The use of a 3D printed double T‐junction to produce the internal aqueous droplets enabled the generation of alternating sequences of aqueous droplets of different composition (Figure 2 c). These droplets were then subsequently encapsulated to form eDIBs with control over the contents of individual internal compartments of the droplet network (Figure 1 f). In addition, modulation of the fluid flow rates provided a means to control the number of aqueous droplets encapsulated within each construct. Figure 4 e illustrates one to four internal droplets, with higher numbers illustrated in Figures 1 and 3. The microfluidic method developed here affords a continuous production method for eDIBs. Reproducibility was assessed at flow rates of 0.196:0.196:2.5:6.67 mL min−1 (aqueous, oil, alginate, oil). Here, eDIBs were produced at 2 Hz, with 96 % of constructs containing 10±1 cores (Figure 4 f) (n=100; see the Supporting Information).
Figure 4.

**EXERCISE INSTRUCTIONS:** Extend the passage on microfluidic production of eDIBs, picking up from its final line.

Dataset entries:

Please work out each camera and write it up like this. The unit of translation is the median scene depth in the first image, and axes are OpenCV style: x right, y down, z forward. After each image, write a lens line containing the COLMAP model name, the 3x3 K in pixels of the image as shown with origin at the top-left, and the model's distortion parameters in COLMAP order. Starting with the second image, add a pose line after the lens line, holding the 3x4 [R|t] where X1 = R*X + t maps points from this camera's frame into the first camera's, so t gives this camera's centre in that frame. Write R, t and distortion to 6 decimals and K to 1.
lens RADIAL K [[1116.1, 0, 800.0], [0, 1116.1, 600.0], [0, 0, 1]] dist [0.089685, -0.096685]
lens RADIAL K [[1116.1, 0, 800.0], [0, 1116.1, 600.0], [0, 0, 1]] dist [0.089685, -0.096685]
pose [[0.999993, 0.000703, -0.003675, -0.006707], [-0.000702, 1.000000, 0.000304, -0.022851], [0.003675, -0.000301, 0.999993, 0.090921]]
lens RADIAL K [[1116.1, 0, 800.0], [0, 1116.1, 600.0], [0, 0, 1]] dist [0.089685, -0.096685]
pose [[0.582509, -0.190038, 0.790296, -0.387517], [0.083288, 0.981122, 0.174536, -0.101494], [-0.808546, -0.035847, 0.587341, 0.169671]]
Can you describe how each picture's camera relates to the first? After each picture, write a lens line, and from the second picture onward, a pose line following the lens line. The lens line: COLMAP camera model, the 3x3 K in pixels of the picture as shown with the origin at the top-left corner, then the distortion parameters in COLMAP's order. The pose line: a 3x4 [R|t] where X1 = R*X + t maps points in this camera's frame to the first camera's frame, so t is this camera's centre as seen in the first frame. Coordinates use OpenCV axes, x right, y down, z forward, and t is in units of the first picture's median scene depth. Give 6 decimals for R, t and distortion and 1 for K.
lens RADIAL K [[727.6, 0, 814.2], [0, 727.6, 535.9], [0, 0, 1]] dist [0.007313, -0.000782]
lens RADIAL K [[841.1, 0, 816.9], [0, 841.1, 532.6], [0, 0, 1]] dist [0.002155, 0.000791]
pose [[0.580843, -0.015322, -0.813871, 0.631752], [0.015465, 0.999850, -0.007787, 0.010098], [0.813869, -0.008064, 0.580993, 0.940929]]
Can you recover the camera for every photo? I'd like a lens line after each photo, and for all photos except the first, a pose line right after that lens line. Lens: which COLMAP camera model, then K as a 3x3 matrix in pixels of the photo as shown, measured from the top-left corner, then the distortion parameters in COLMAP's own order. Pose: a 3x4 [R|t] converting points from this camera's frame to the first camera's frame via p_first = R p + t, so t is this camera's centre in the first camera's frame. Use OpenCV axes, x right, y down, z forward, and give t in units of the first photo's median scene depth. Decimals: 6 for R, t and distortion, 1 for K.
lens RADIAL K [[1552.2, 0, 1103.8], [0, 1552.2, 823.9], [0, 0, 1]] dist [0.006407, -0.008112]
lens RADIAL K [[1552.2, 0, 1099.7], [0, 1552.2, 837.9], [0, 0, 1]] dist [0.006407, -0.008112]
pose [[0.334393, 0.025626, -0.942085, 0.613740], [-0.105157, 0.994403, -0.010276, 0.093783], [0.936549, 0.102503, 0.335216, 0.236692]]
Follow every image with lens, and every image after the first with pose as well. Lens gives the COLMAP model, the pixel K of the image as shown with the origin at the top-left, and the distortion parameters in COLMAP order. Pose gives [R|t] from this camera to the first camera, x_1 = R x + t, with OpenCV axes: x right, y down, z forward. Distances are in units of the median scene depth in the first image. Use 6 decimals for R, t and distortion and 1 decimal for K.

**TASK RESULT:**
a–d) Encapsulated droplet interface bilayers (eDIBs) are compatible with a range of different physical environments and can withstand mechanical manipulation: a) eDIB in aqueous environment, b) eDIB in mineral oil, c) eDIB placed on a gloved finger and exposed to the air, d) eDIB manipulated with tweezers. e) Image demonstrating the formation of oil droplets with one, two, three and four internal aqueous cores. f) Histogram showing the reproducibility of production of constructs with higher numbers of internal cores (ca. 10; internal aqueous phase: 0.196 mL min−1; internal oil phase: 0.196 mL min−1; alginate phase: 2.5 mL min−1; carrier oil phase: 6.67 mL min−1, scale bars: 1 mm).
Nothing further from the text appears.